Das Publikum entdeckt derweil die bunte Vielfalt der alternativen und sozialen Medien und bildet sich seine Meinung jenseits der traditionellen Medien. Dieser Akt der Selbstermächtigung ruft natürlich die Zensurbürokraten auf den Plan. Dissens wird einfach zu «Desinformation» umgelabelt und aus der Öffentlichkeit verbannt. Die Diskreditierungs- und Zensuraktivitäten nehmen unübersehbar zu. Freie Bahn für die regierungstreue Desinformation!
Schlechter Start ins 21. Jahrhundert
Summa summarum kann festgehalten werden, dass der Westen einen schlechten Start in das 21. Jahrhundert hatte. Die Demütigungen und Kränkungen sind zahlreich. Das Selbstbild hat sich als Wunschdenken entpuppt. Welche Lehren ziehen die Leader daraus? Im Wesentlichen nur eine: Weiter so. Krisen gehören zum Geschäft. Bitte mehr vom Gleichen!

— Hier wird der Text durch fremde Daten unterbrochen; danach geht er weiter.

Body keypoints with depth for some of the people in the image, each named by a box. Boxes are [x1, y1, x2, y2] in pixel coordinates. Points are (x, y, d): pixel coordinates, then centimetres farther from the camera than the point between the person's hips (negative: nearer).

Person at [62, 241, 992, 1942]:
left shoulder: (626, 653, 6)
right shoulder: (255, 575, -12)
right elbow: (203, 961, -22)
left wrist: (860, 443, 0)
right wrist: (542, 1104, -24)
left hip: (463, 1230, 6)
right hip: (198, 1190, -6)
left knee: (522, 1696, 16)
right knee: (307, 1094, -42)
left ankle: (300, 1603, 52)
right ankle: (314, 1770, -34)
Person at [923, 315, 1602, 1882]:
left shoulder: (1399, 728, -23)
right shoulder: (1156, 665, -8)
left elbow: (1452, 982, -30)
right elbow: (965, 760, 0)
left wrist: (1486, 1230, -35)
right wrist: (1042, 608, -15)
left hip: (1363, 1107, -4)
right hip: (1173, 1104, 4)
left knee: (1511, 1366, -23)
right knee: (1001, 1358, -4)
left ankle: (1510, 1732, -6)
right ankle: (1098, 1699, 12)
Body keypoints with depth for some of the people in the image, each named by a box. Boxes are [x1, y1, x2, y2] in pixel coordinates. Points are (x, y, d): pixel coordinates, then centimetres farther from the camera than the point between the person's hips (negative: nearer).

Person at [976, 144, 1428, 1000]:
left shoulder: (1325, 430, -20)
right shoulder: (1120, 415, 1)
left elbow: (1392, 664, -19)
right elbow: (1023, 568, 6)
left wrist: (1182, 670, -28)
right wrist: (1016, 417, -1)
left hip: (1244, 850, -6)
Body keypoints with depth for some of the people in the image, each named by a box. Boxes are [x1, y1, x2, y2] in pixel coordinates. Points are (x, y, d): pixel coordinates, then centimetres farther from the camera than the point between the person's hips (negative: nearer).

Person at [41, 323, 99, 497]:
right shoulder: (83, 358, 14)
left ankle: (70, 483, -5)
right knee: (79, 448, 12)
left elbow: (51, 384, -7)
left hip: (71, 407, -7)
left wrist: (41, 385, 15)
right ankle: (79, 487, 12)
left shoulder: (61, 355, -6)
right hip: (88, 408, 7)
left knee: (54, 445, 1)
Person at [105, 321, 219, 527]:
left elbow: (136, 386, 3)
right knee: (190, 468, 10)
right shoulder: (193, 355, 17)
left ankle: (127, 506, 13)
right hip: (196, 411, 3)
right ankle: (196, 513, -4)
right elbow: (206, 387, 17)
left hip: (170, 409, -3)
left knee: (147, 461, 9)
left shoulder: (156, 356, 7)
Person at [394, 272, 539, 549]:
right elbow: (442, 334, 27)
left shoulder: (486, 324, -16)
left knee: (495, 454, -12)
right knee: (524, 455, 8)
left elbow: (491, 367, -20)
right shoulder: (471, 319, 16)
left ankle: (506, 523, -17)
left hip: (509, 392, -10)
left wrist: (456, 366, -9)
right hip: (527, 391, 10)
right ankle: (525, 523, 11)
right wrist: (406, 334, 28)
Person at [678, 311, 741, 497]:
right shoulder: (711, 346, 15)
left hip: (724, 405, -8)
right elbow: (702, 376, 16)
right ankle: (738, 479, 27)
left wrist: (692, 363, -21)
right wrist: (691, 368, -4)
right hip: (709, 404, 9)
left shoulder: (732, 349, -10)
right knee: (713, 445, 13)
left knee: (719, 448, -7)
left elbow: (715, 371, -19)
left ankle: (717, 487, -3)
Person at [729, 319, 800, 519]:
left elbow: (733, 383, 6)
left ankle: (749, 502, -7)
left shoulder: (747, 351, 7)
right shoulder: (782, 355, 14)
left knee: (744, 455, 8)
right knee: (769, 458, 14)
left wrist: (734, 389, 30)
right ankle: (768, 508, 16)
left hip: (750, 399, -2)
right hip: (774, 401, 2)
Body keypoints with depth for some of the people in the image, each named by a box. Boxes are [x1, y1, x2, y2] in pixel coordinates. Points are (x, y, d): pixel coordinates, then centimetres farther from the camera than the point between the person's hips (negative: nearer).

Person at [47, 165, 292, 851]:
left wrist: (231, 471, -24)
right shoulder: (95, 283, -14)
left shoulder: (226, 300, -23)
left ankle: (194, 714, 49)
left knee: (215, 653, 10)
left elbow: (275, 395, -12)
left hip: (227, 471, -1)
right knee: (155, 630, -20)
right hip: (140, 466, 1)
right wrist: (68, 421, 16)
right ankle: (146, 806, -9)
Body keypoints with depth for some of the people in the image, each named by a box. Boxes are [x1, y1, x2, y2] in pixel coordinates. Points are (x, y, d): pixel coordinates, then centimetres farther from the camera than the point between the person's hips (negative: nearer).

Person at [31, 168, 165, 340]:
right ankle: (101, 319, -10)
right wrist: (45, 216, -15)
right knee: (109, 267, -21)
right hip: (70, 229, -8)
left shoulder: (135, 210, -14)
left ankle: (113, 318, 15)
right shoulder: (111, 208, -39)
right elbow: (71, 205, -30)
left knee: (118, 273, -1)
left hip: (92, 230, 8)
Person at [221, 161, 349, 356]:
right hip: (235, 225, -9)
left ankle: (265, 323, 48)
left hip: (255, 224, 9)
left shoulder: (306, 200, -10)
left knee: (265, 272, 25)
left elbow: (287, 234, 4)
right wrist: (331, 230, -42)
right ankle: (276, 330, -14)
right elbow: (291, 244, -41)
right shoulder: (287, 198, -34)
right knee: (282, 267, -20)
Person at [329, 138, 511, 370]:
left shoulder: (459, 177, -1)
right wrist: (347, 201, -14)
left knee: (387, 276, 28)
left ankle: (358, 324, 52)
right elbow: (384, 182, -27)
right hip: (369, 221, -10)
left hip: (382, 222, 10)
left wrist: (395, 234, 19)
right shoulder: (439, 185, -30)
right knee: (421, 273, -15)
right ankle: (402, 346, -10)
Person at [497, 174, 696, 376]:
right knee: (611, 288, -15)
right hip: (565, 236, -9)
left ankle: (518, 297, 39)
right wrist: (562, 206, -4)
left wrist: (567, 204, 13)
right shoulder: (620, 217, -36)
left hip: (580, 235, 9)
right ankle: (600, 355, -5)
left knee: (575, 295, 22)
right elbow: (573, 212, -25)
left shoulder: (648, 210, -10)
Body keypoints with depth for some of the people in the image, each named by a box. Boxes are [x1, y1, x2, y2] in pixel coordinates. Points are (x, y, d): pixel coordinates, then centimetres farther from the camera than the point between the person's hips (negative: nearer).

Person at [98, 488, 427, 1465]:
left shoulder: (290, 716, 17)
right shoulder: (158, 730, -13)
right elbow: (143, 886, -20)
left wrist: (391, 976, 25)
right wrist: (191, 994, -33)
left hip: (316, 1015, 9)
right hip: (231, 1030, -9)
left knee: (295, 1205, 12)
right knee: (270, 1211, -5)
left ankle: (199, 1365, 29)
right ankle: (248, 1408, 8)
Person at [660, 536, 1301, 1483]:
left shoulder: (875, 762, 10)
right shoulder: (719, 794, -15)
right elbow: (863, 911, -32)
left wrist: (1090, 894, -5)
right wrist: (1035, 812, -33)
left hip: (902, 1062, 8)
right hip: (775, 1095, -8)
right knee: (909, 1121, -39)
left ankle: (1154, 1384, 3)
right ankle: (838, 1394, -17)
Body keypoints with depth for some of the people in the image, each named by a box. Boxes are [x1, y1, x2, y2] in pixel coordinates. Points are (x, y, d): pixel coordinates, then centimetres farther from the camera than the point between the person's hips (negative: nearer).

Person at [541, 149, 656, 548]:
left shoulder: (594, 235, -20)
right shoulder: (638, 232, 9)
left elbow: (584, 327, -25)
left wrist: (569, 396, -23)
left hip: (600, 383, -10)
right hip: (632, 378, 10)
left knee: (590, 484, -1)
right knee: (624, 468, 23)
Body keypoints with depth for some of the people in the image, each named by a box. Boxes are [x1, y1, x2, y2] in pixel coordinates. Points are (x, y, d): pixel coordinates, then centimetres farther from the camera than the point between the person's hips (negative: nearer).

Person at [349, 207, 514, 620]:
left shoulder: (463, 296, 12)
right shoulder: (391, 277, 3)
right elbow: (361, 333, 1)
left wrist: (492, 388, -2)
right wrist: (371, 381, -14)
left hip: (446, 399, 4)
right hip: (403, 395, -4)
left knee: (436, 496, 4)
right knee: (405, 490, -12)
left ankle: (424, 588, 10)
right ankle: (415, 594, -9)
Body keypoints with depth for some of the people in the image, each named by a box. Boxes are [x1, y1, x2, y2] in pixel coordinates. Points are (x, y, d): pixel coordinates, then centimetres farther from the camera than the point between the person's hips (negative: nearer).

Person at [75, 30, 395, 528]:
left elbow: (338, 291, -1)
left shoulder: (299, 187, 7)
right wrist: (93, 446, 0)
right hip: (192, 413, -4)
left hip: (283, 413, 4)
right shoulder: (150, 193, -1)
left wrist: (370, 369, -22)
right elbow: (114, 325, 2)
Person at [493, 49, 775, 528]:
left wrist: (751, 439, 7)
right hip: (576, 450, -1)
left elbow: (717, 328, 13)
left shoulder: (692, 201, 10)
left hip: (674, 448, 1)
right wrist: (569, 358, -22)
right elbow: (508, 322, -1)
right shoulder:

Mit seinem elitären Hochmut, seiner moralischen Selbstgefälligkeit und seiner einfältigen The-winner-takes-it-all-Strategie macht der Westen alles schlimmer. Wir stehen vor einer Konflikteskalation, wie sie die Welt noch nie gesehen hat. Selbst wenn wir Glück haben und der Ukrainekrieg nicht in einem nuklearen Inferno endet, bleibt eine bipolare Weltgemeinschaft zurück, die sich nicht mehr viel zu sagen hat und sich ständig im Kriegsmodus befindet. Ich bedaure alle Generationen, die sich mit dieser trostlosen Zukunft abfinden müssen.
Etwas mehr Bescheidenheit, Demut und Bereitschaft zur Selbstkritik würde dem Westen besser zu Gesicht stehen. Und die Welt zu einem besseren Ort machen.